> **Exercise**:
Retype this part of the article about Hennepin County Attorney candidate Mary Moriarty word for word, starting at "Born in New" and ending at "70 support staff.".

-- Document extract follows --

Reforms on policing, substance abuse, and juvenile detention are top of the list for Hennepin County Attorney candidate Mary Moriarty. This fall, the former chief public defender of Hennepin County is running for Minnesota’s largest public law office, having advanced past the primary in August.
Moriarity was among six other candidates but won 36% of the vote despite having such a crowded field. Martha Holton Dimick earned 18% of the vote, leading both her and Moriarty to vie for the office on November 8.
Born in New Ulm, Minnesota, Moriarty moved to the Twin Cities to attend Macalester College and later the University of Minnesota Law School. After receiving her law degree, she began her career as a public defender in Hennepin County, six years of which she served as the county’s first female chief public defender, leading a staff of 140 attorneys and 70 support staff.
Moriarty, 58, retired in 2021 after a 31-year career in public service where she oversaw tens of thousands of cases and built a reputation of fighting against systemic inequities within Hennepin County.
Here, Moriarty speaks to the MSR about her experience as chief public defender, how she’s amassed a coalition of supporters, and how, if elected, she plans to use research and data as the Hennepin County Attorney.
MSR: What made you decide to run for the Hennepin County Attorney’s office?

-- Document extract concluded --
-- Dataset excerpt follows --

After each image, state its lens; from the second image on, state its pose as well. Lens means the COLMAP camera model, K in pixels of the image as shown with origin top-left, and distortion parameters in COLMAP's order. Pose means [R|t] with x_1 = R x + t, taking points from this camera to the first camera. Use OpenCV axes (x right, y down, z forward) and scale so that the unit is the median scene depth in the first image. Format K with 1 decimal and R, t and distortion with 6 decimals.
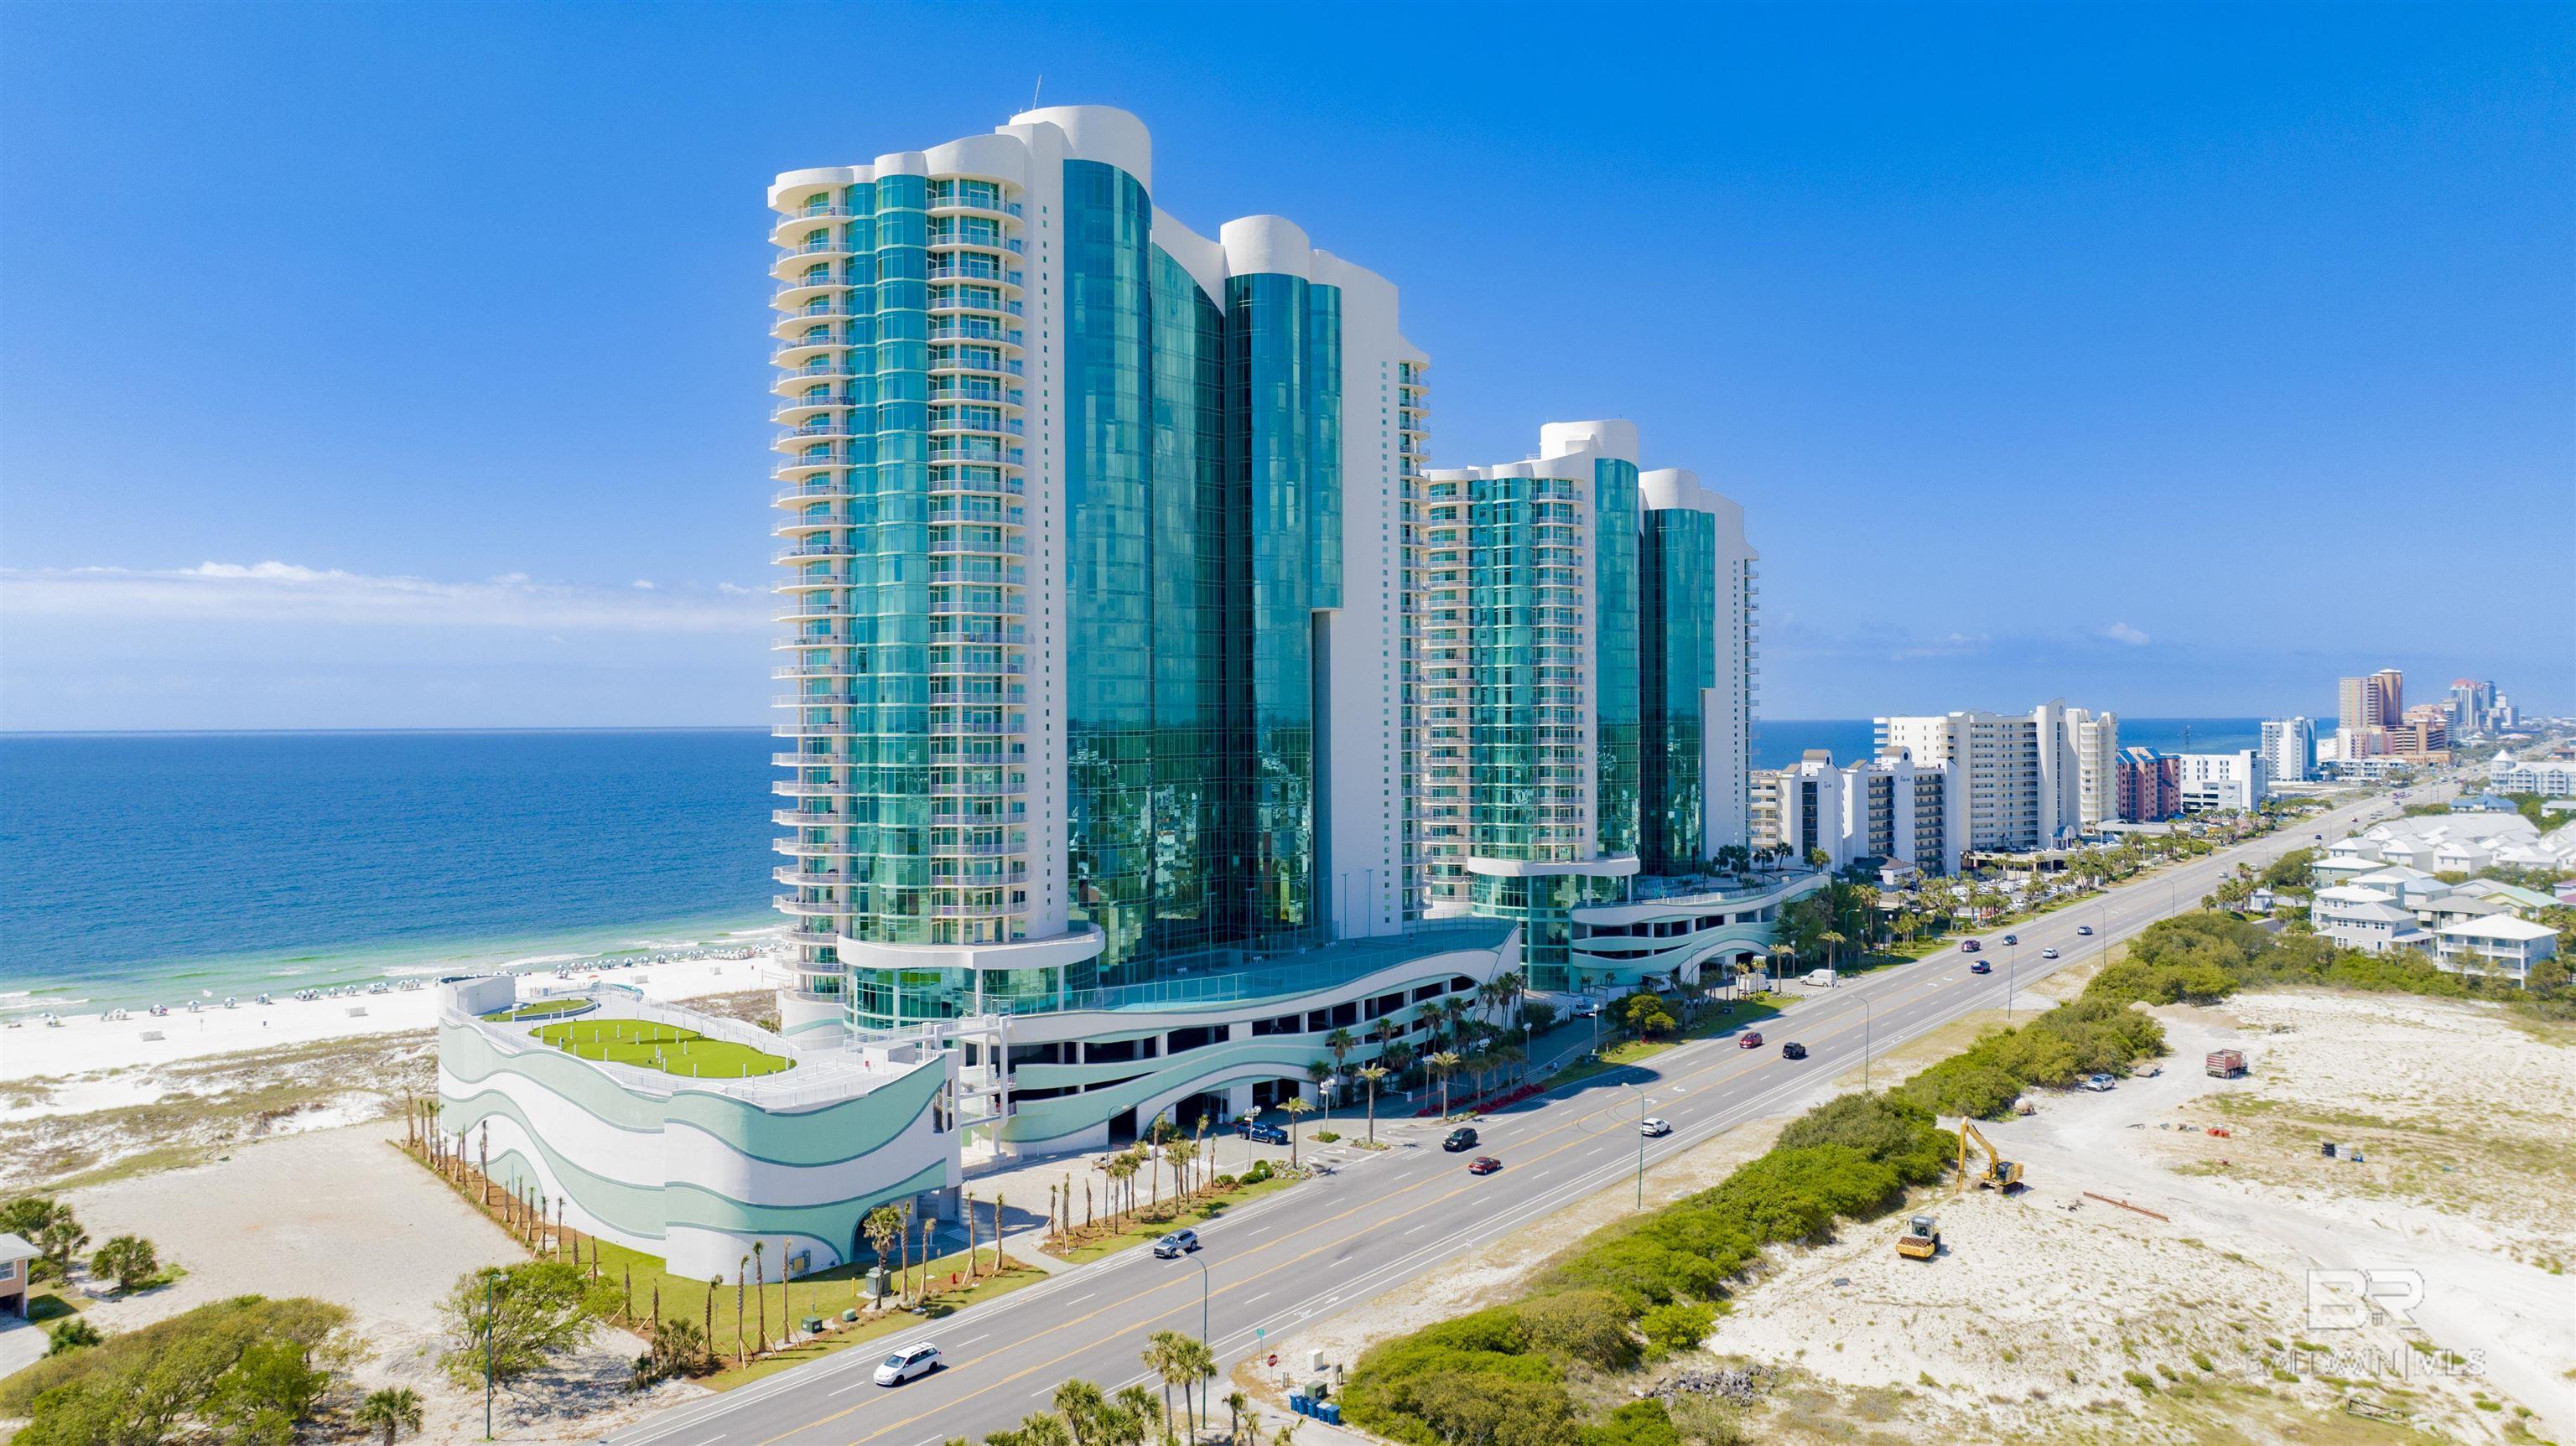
lens RADIAL K [[1837.8, 0, 1288.0], [0, 1837.8, 723.0], [0, 0, 1]] dist [0.001321, 0.026681]
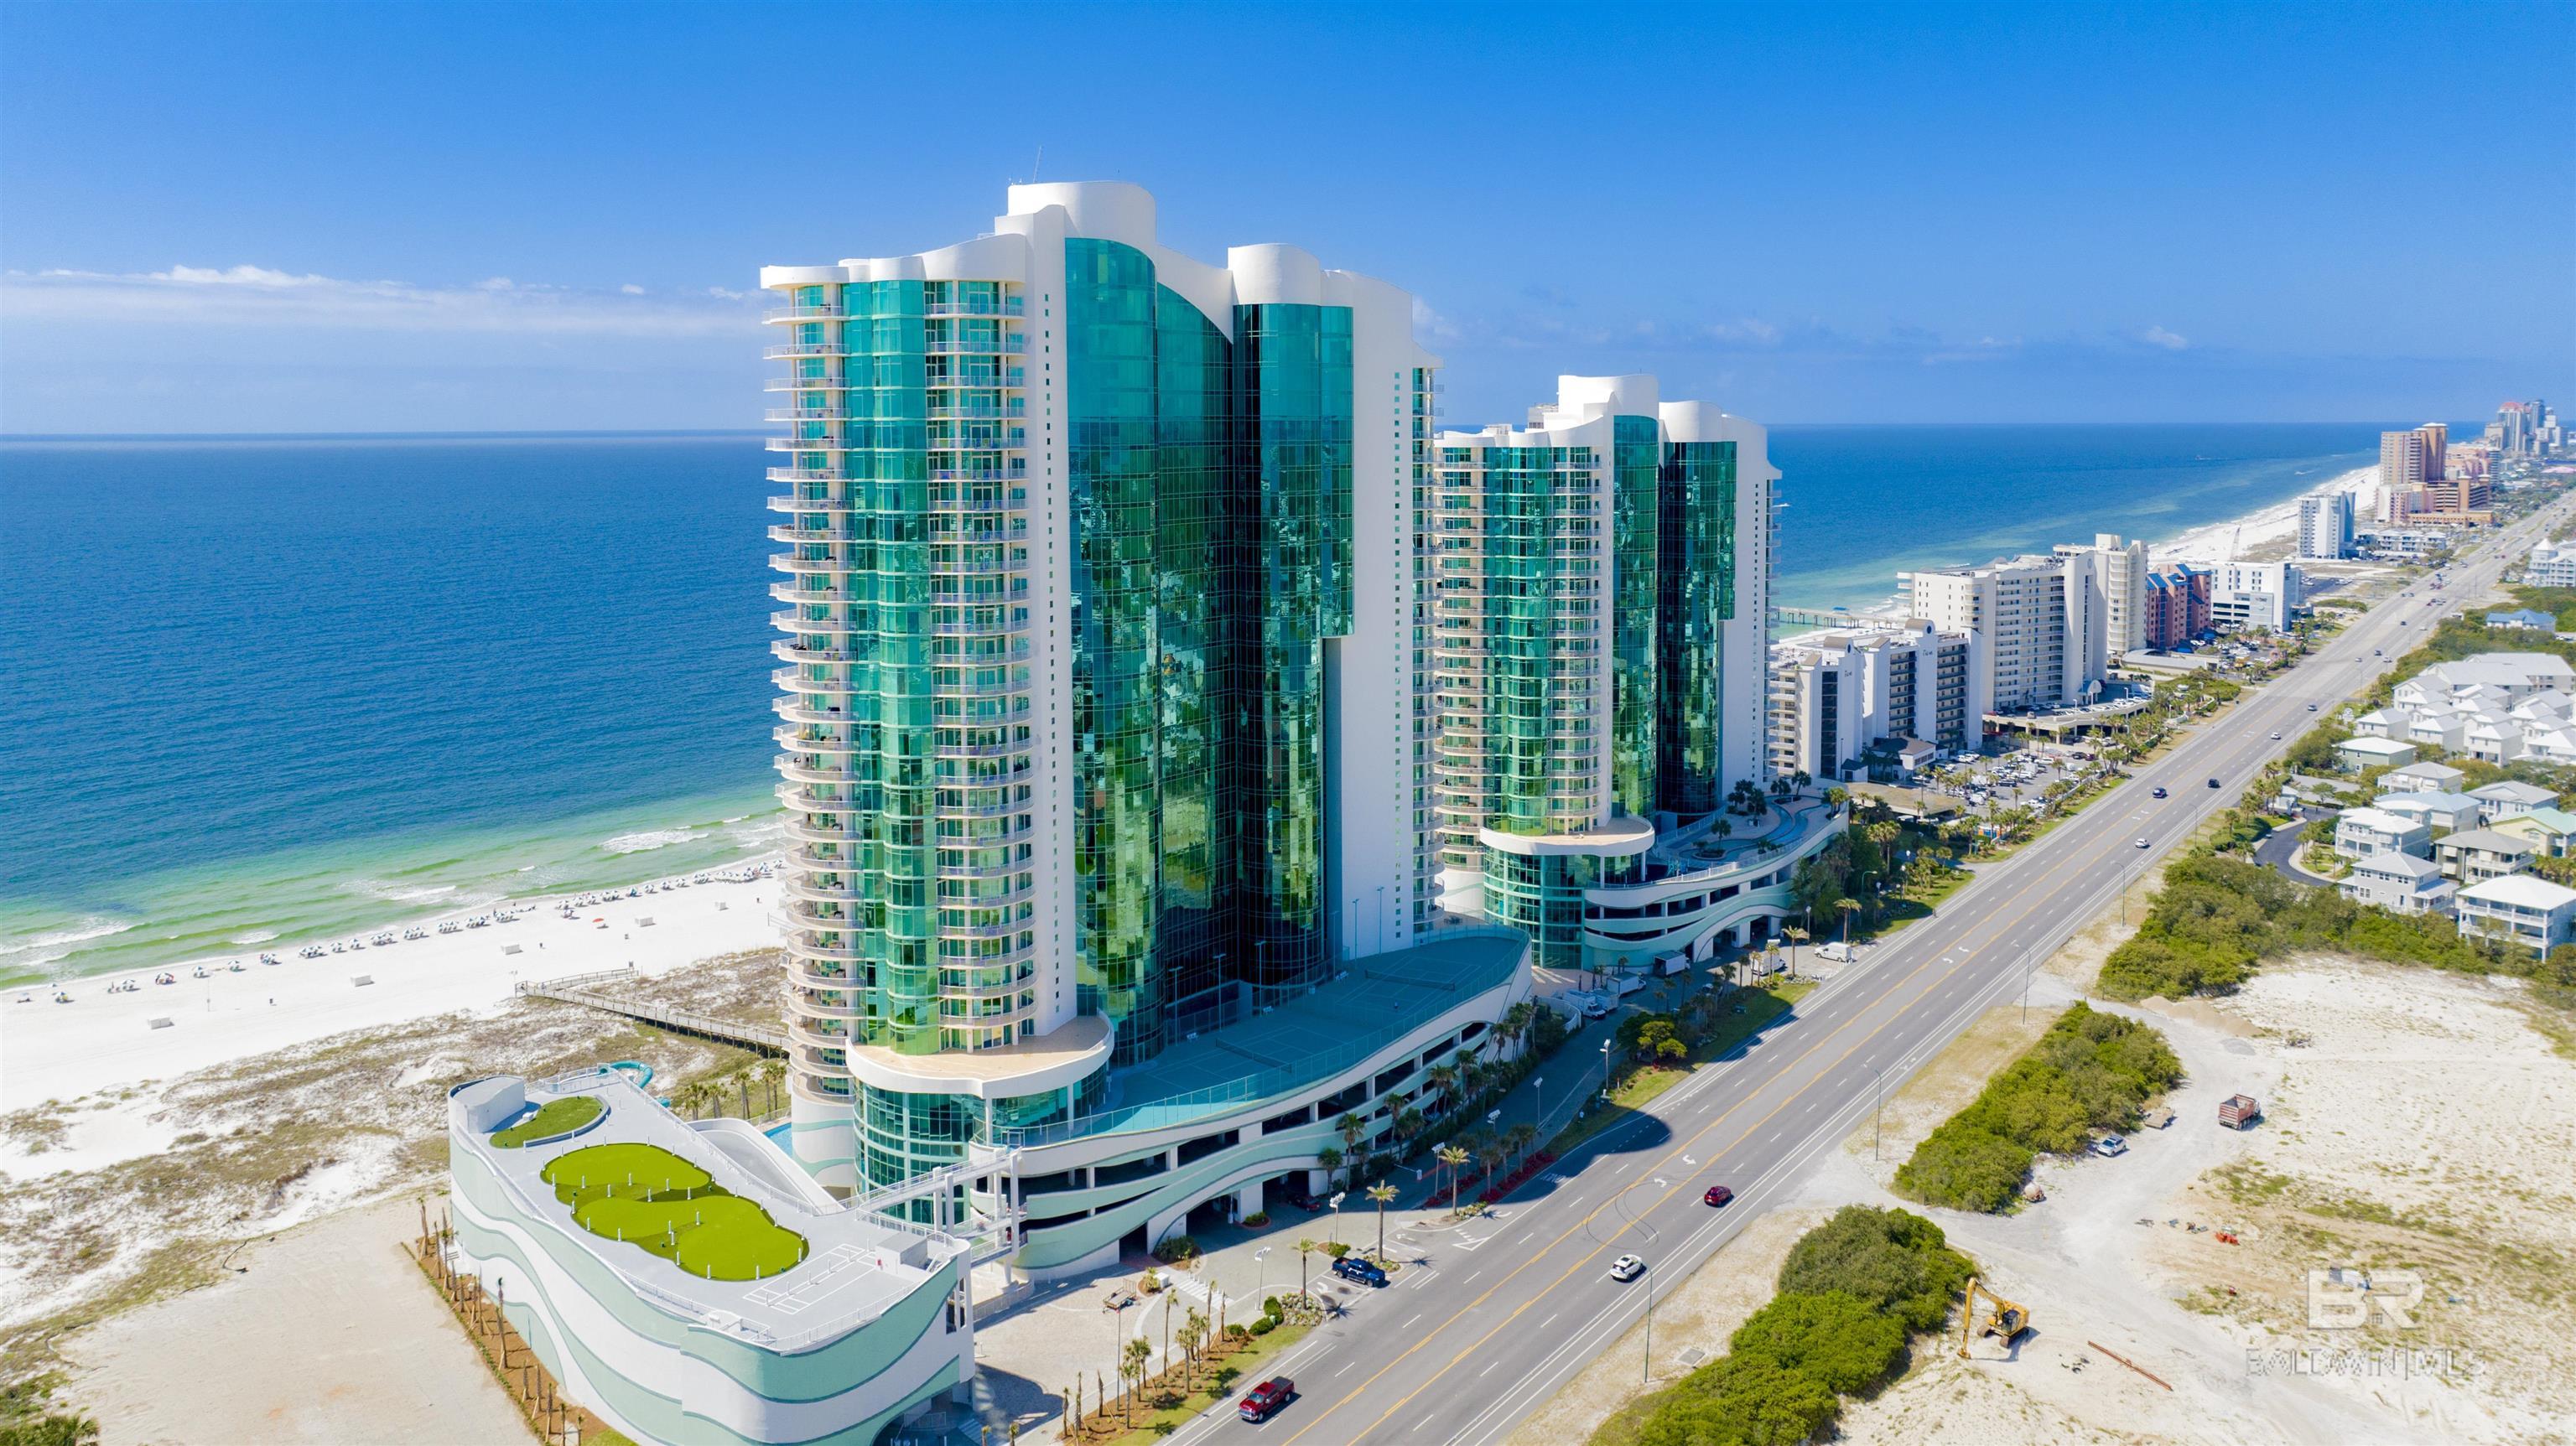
lens RADIAL K [[1890.3, 0, 1288.5], [0, 1890.3, 560.7], [0, 0, 1]] dist [-0.003232, 0.026686]
pose [[0.999991, 0.000068, -0.004193, -0.000581], [0.000249, 0.997141, 0.075565, -0.161672], [0.004187, -0.075565, 0.997132, -0.000924]]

-- Dataset excerpt concluded --

> **Solution**:
Born in New Ulm, Minnesota, Moriarty moved to the Twin Cities to attend Macalester College and later the University of Minnesota Law School. After receiving her law degree, she began her career as a public defender in Hennepin County, six years of which she served as the county’s first female chief public defender, leading a staff of 140 attorneys and 70 support staff.